In the year 2020, there are very few things that are generally agreed upon. The United States seems to be split down the middle on nearly every topic, except one - Facebook is a problem, though we cannot agree on the exact problem. Some see Facebook's actions as allowing "hate speech" to thrive, while others believe that the platform censors viewpoints it disagrees with. No matter the reason, it seems that most everyone believes that the platform has too much power over the spread of information in the country.
As evidence of this unusual cultural agreement, a pair of antitrust lawsuits have been filed against the company. The first was filed by the Federal Trade Commission, and the second was filed by a coalition of 47 out of the 50 States. In particular, the two suits allege that the company has gone out of its way to ensure that any competition is eliminated, often through acquisition.
New York Attorney General Letitia James, speaking for the States, said,
By using its vast troves of data and money, Facebook has quashed or hindered what the company perceived as potential threats. In an effort to maintain its market dominance, Facebook has employed a strategy to impede competing services.
That suit is asking that the States have approval over any new acquisition valued at over $10 million. That number is far below the level that the government usually gets involved with but is intended to stop the practice of purchasing and shuttering services that could cause them trouble in the future.

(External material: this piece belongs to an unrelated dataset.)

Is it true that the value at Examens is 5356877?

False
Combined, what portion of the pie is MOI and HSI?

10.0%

FTC Bureau of Competition Director Ian Conner, speaking for the FTC, said,
Facebook's actions to entrench and maintain its monopoly deny consumers the benefits of competition. Our aim is to roll back Facebook's anticompetitive conduct and restore competition so that innovation and free competition can thrive.

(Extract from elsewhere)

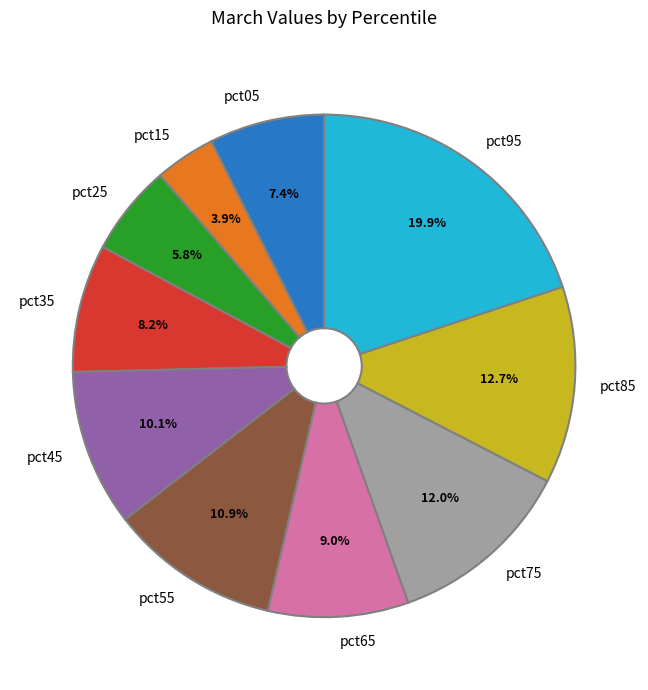

How many segments does this pie chart have?

10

The FTC is hoping to pull apart the company into some of its individual pieces. For example, it looks like a win for the FTC would end with Facebook, Instagram, and WhatsApp being three independent, unrelated corporations. This split would require an unbelievable amount of disintegration internally, as internal features have been completely merged, potentially in an attempt to prevent just such a move from the US government.
Both of these cases will be long and arduous, though they seem to have far more general support than many of the previous antitrust cases brought against tech companies, including Microsoft and Google.